» **WHAT TO PRODUCE**
Copy out every one of the lines below, keeping each word, letter, and punctuation mark the same.

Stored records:
= = = = =
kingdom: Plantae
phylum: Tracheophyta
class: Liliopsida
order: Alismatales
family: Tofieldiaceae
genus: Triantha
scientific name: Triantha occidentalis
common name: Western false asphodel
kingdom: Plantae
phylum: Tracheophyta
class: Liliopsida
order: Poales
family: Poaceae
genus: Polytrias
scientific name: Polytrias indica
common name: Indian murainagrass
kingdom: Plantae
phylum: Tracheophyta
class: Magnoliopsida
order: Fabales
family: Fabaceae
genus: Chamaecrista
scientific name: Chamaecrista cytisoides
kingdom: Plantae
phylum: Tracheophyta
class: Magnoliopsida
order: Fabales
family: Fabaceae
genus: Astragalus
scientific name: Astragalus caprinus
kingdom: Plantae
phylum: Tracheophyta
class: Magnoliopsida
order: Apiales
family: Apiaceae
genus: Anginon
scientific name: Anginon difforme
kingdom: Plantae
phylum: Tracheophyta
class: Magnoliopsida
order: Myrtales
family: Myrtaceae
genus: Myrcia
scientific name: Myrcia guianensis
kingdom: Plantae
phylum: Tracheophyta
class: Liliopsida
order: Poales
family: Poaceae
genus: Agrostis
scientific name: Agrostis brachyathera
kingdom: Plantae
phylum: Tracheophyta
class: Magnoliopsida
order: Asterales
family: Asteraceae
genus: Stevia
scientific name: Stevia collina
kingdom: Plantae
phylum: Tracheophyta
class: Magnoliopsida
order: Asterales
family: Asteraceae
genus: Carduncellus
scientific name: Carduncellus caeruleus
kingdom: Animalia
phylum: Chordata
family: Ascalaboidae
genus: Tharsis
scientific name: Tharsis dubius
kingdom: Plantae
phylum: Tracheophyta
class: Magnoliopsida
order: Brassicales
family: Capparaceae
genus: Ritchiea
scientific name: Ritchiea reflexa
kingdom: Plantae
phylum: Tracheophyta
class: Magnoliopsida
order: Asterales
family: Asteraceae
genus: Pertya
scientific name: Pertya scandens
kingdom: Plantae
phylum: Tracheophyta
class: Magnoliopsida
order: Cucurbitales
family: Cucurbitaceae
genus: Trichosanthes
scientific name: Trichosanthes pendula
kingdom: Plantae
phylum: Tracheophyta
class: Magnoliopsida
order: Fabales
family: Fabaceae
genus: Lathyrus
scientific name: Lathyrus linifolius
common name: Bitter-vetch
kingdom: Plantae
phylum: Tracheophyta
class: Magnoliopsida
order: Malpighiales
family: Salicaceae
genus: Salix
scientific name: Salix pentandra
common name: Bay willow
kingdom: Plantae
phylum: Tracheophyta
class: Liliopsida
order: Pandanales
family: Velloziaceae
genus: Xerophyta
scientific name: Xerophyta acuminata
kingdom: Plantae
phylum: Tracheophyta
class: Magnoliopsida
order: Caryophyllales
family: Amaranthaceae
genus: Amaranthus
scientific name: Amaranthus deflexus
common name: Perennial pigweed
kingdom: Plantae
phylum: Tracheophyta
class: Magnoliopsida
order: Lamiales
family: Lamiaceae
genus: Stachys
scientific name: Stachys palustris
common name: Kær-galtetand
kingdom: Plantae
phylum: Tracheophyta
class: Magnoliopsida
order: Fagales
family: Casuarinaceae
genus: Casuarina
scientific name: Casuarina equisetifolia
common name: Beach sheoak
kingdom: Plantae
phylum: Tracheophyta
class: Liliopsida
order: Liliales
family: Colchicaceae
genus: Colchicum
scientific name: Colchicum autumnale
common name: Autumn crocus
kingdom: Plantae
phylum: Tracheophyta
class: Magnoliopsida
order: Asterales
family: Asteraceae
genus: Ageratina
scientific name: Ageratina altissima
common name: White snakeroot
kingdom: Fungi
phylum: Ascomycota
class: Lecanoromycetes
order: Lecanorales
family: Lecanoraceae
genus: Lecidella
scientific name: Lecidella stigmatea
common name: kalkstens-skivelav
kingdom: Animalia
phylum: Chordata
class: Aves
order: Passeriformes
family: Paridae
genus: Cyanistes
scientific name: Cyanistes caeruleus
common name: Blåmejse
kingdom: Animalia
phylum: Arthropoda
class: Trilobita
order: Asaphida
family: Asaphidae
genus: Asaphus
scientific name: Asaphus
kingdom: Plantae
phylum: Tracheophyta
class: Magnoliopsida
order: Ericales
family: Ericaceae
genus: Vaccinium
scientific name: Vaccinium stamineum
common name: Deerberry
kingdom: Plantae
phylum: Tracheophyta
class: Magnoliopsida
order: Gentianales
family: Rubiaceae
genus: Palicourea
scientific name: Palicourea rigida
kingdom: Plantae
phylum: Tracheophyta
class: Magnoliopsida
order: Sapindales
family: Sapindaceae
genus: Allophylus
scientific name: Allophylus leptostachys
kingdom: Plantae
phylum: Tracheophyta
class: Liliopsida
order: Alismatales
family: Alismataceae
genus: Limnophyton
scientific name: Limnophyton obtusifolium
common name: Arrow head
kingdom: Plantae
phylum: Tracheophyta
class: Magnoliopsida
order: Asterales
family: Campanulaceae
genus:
= = = = =
» **SOLUTION TO THIS TASK**
kingdom: Plantae
phylum: Tracheophyta
class: Liliopsida
order: Alismatales
family: Tofieldiaceae
genus: Triantha
scientific name: Triantha occidentalis
common name: Western false asphodel
kingdom: Plantae
phylum: Tracheophyta
class: Liliopsida
order: Poales
family: Poaceae
genus: Polytrias
scientific name: Polytrias indica
common name: Indian murainagrass
kingdom: Plantae
phylum: Tracheophyta
class: Magnoliopsida
order: Fabales
family: Fabaceae
genus: Chamaecrista
scientific name: Chamaecrista cytisoides
kingdom: Plantae
phylum: Tracheophyta
class: Magnoliopsida
order: Fabales
family: Fabaceae
genus: Astragalus
scientific name: Astragalus caprinus
kingdom: Plantae
phylum: Tracheophyta
class: Magnoliopsida
order: Apiales
family: Apiaceae
genus: Anginon
scientific name: Anginon difforme
kingdom: Plantae
phylum: Tracheophyta
class: Magnoliopsida
order: Myrtales
family: Myrtaceae
genus: Myrcia
scientific name: Myrcia guianensis
kingdom: Plantae
phylum: Tracheophyta
class: Liliopsida
order: Poales
family: Poaceae
genus: Agrostis
scientific name: Agrostis brachyathera
kingdom: Plantae
phylum: Tracheophyta
class: Magnoliopsida
order: Asterales
family: Asteraceae
genus: Stevia
scientific name: Stevia collina
kingdom: Plantae
phylum: Tracheophyta
class: Magnoliopsida
order: Asterales
family: Asteraceae
genus: Carduncellus
scientific name: Carduncellus caeruleus
kingdom: Animalia
phylum: Chordata
family: Ascalaboidae
genus: Tharsis
scientific name: Tharsis dubius
kingdom: Plantae
phylum: Tracheophyta
class: Magnoliopsida
order: Brassicales
family: Capparaceae
genus: Ritchiea
scientific name: Ritchiea reflexa
kingdom: Plantae
phylum: Tracheophyta
class: Magnoliopsida
order: Asterales
family: Asteraceae
genus: Pertya
scientific name: Pertya scandens
kingdom: Plantae
phylum: Tracheophyta
class: Magnoliopsida
order: Cucurbitales
family: Cucurbitaceae
genus: Trichosanthes
scientific name: Trichosanthes pendula
kingdom: Plantae
phylum: Tracheophyta
class: Magnoliopsida
order: Fabales
family: Fabaceae
genus: Lathyrus
scientific name: Lathyrus linifolius
common name: Bitter-vetch
kingdom: Plantae
phylum: Tracheophyta
class: Magnoliopsida
order: Malpighiales
family: Salicaceae
genus: Salix
scientific name: Salix pentandra
common name: Bay willow
kingdom: Plantae
phylum: Tracheophyta
class: Liliopsida
order: Pandanales
family: Velloziaceae
genus: Xerophyta
scientific name: Xerophyta acuminata
kingdom: Plantae
phylum: Tracheophyta
class: Magnoliopsida
order: Caryophyllales
family: Amaranthaceae
genus: Amaranthus
scientific name: Amaranthus deflexus
common name: Perennial pigweed
kingdom: Plantae
phylum: Tracheophyta
class: Magnoliopsida
order: Lamiales
family: Lamiaceae
genus: Stachys
scientific name: Stachys palustris
common name: Kær-galtetand
kingdom: Plantae
phylum: Tracheophyta
class: Magnoliopsida
order: Fagales
family: Casuarinaceae
genus: Casuarina
scientific name: Casuarina equisetifolia
common name: Beach sheoak
kingdom: Plantae
phylum: Tracheophyta
class: Liliopsida
order: Liliales
family: Colchicaceae
genus: Colchicum
scientific name: Colchicum autumnale
common name: Autumn crocus
kingdom: Plantae
phylum: Tracheophyta
class: Magnoliopsida
order: Asterales
family: Asteraceae
genus: Ageratina
scientific name: Ageratina altissima
common name: White snakeroot
kingdom: Fungi
phylum: Ascomycota
class: Lecanoromycetes
order: Lecanorales
family: Lecanoraceae
genus: Lecidella
scientific name: Lecidella stigmatea
common name: kalkstens-skivelav
kingdom: Animalia
phylum: Chordata
class: Aves
order: Passeriformes
family: Paridae
genus: Cyanistes
scientific name: Cyanistes caeruleus
common name: Blåmejse
kingdom: Animalia
phylum: Arthropoda
class: Trilobita
order: Asaphida
family: Asaphidae
genus: Asaphus
scientific name: Asaphus
kingdom: Plantae
phylum: Tracheophyta
class: Magnoliopsida
order: Ericales
family: Ericaceae
genus: Vaccinium
scientific name: Vaccinium stamineum
common name: Deerberry
kingdom: Plantae
phylum: Tracheophyta
class: Magnoliopsida
order: Gentianales
family: Rubiaceae
genus: Palicourea
scientific name: Palicourea rigida
kingdom: Plantae
phylum: Tracheophyta
class: Magnoliopsida
order: Sapindales
family: Sapindaceae
genus: Allophylus
scientific name: Allophylus leptostachys
kingdom: Plantae
phylum: Tracheophyta
class: Liliopsida
order: Alismatales
family: Alismataceae
genus: Limnophyton
scientific name: Limnophyton obtusifolium
common name: Arrow head
kingdom: Plantae
phylum: Tracheophyta
class: Magnoliopsida
order: Asterales
family: Campanulaceae
genus:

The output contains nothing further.